Satellite Studio brings kids and arts to neighborhood parks
July 19, 2012
by Carolyn Vidmar
Mary Osmundsen first envisioned the Satellite Studio, a new free arts program offered by Artists Working in Education, as “a spectacle in the park.”
“I wanted there to be a performance component; I wanted there to be sounds,” explained Osmundsen, program director at A.W.E. “What I didn’t want was a park with no kids. I thought having music and dance and drumming would really be a draw—and it worked.”
The Satellite Studio pairs two professional artists from different artistic disciplines to work and teach together every afternoon for a week in a local park. Over the course of the week, children can drop in and participate in a variety of art projects, from dancing to mural painting. Youth participants are free to move from project to project as they please — there are no time commitments or requirements. The Satellite Studio will travel to 12 different sites across Milwaukee this summer; the program runs for six weeks and operates in two parks each week.
“A.W.E.’s mission is to provide arts education programs that are educational and to develop community—and to get kids out in the park,” said Executive Director Beth Haskovec.
A.W.E. operates two other arts programs: a School Studio during the school year and a traveling Truck Studio for younger children in the summer.

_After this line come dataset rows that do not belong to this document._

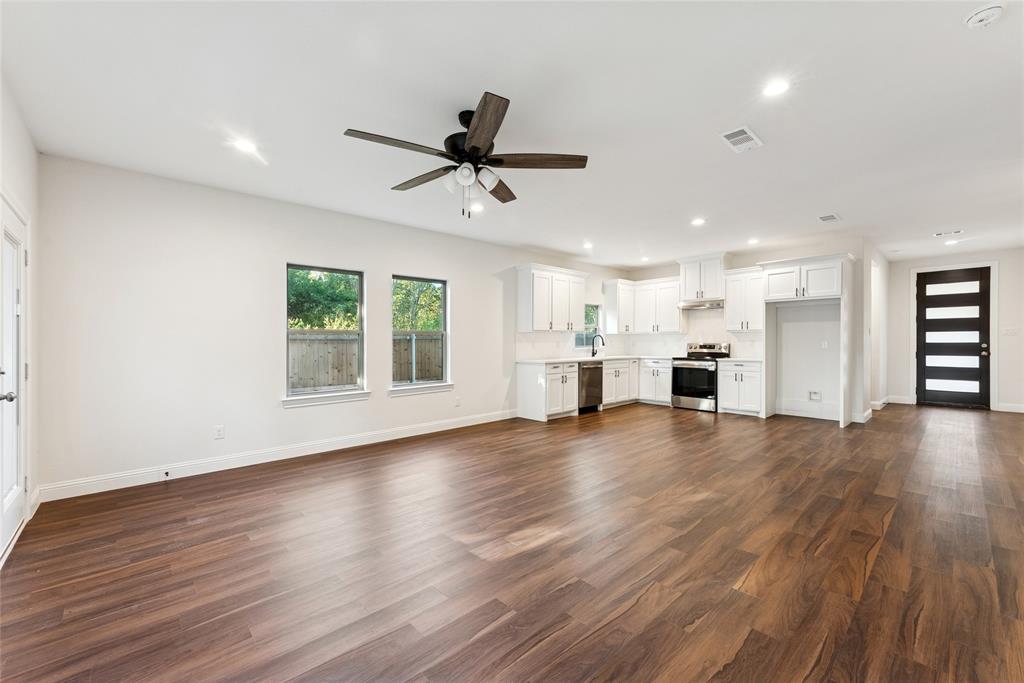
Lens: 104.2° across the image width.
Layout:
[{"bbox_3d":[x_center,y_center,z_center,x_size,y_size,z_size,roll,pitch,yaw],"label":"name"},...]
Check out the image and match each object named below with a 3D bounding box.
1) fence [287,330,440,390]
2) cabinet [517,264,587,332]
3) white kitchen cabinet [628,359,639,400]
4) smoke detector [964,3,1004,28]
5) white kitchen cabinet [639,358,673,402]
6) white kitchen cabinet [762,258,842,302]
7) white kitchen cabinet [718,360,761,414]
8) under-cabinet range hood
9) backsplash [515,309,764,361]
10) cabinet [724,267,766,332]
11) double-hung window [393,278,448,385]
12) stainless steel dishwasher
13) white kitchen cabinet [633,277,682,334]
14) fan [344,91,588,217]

The Satellite Studio, however, is geared toward youth in sixth grade and above.
“Because we’re working with professional artists, it’s more technical,” Haskovec explained.
Ammar Nsoroma, a Milwaukee-based painter and muralist, is working with the Satellite Studio at three parks this summer. Each week, he helps young people create a mural based on African mythology, folk tales and imagery.
“When I was growing up, we learned a lot about Greek and Roman myths,” Nsoroma explained. “We never learned about any African myths or heroes. I had to wait until I was an adult to learn about African culture and history.”
He sees his work with the Satellite Studio as an opportunity to bring knowledge to communities through art.
“A lot of children are being exposed less and less to art—and even less to opportunities to work with professional artists who are from their own communities,” Nsoroma said. “We bring cultural knowledge.”
A.W.E. also partners with Milwaukee Public Schools to place interns with A.W.E. art programs. Tasha Smith, a recent MPS graduate who will attend Alverno College in the fall, applied for the A.W.E. internship after volunteering with the organization.
“I love working here,” Smith said. “The art projects bring the community together.”
Many of the projects created by Satellite Studio artists and youth participants will stay in the parks as installations or murals.
“It changes the perception of the parks, that they’re seen as a safe place to go,” Haskovec said.
The Satellite Studio aims to fill a gap in the communities it serves, Haskovec explained.
“Right now in Milwaukee, kids aren’t getting this programming in schools because budgets have been cut and arts programming is the first to go,” she said.
“The neighborhoods that we work in don’t have a lot of resources for arts programming, and there’s not a lot going on in the summer. There are programs centered around sports, but nothing really creative,” Osmundsen explained. “We find parents are so appreciative of our program.”
Some parents say they’ve never seen so many people in the park before, Osmundsen said. Others are shocked by the level of focus they see as children work on a painting or sculpture.
“Kids are really artists. They don’t need a lot of instructions to really create,” Osmundsen said.